Unfortunately Max is entirely corporate now and is endeavouring to find new ways of costing people money by cutting features from the base program and making them rather expensive addons that are-truly-more functional than they were originally from what I've seen.
Better maybe, but that's a heck of an expense from what I've seen, especially when they drop support for 'old' versions as soon as they release the new ones, which is every year at about this time.
I can't afford Max anyway so it's a moot point, but I wish the buggers would drop a new gmax on us without so many restrictions.
I'd happily pay 200 bucks for a slightly reduced feature set and open source friendly, (for add-ons and scripts), version of 3ds Max 8 or 9. I think that was the last time they had a full featured package that wasn't missing animations, IK solvers, texturing, and all the rest that they've all but removed now. 8 would be fine.
I trial tested 11 awhile back-about a year ago-and found it to be limited, cumbersome, and buggy. Didn't like it much.
Slightly off-topic there but you were saying you were learning how to use gmax.

Not that that'll teach you anything.
Here's the trick to texture mapping.
-use hide to view obstructed areas by removing the stuff in front with poly select. Basically just box select whatever is obstructing your area to work on and hide it.
- Use long more or less straight edges to determine the borders for your texture placement. Essentially if you are fortunate enough-or have designed with intent-to have a division between sides of a model like the center line dividing one half from the other on 0 x, y, or z for example, you can texture on both sides of that line individually and have your texture maps butt up against each other with matching but mirrored textures.
Not sure if that's explained clearly enough, but it'll have to do.
- Texture elements individually by selecting them and hiding everything else.

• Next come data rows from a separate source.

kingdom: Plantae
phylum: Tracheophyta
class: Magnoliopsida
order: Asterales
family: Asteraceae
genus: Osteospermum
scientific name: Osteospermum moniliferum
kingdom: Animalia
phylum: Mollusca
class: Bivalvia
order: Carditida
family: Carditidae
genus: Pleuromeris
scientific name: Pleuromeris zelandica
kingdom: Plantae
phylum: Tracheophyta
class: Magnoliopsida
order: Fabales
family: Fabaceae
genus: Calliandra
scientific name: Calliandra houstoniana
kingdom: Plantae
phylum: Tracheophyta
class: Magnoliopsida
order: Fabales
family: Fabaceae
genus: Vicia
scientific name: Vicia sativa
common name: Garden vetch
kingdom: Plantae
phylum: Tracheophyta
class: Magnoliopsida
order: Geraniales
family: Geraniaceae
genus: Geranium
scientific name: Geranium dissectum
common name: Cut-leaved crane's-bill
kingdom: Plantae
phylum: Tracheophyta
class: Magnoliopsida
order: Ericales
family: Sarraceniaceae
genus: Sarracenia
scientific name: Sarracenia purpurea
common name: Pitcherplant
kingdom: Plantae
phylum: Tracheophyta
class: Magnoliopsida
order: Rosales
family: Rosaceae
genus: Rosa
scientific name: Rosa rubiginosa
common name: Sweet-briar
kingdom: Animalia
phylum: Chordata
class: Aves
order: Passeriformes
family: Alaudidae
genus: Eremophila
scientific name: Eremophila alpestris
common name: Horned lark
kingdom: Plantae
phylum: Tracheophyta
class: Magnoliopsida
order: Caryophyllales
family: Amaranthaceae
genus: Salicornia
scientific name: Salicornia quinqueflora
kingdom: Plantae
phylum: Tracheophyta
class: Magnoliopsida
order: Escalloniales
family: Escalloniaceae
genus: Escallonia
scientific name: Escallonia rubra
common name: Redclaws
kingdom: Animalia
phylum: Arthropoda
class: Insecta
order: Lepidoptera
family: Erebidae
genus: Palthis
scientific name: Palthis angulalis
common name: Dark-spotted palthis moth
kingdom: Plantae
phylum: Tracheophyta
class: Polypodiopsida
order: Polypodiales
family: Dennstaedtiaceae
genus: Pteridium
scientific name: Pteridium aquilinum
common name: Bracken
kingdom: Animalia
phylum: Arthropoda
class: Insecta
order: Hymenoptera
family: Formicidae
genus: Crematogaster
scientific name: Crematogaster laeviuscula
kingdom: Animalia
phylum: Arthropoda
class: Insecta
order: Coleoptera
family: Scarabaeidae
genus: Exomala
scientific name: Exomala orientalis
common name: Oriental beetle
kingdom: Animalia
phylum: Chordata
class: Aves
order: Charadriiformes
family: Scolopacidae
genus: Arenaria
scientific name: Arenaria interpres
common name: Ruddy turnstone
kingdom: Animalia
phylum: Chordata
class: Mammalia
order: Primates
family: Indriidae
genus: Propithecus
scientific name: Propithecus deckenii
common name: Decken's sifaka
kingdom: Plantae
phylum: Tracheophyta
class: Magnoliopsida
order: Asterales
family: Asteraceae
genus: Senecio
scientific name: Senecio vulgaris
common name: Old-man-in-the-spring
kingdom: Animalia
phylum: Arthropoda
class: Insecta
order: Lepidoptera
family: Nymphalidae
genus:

- Use tga images of the textures you want, (the diffs or specs depending on type of texture), unpacked to an X3 directory in the appropriate area. Documents\X3 Terran Conflict\dds for example, with dbox pointed at it), so you can see the images on the model.
You'll have to open the materials editor and individually point the program at the images. This is why I recommend just Diff or Spec because it can be very time consuming redirecting all and gmax doesn't really see the depth of textures anyway in my experience.
- To input Texture parameters you can delete all textures on the model through the editor, export it to bod format, open with wordpad and copy paste the textures you want. Make sure to number the texture id accordingly and in order and keep the original texture parameters in a wordpad to copy and paste back in later.
The exported textures are not the same as the original. gmax doesn't keep all the parameters. Use fewer textures rather than more. Trim, antenna, plating of 2 different types, exhaust, etc..
Re-import with the added textures, open the material editor and click on the little blue and white icon for each texture referenced to make it visible on the model.
Save as new file.
Select your area by poly and apply a texture. Try a flat surface first and adjust the texture size and coordinates for placement. Practice a bit and figure out the basics then open your save and go from there.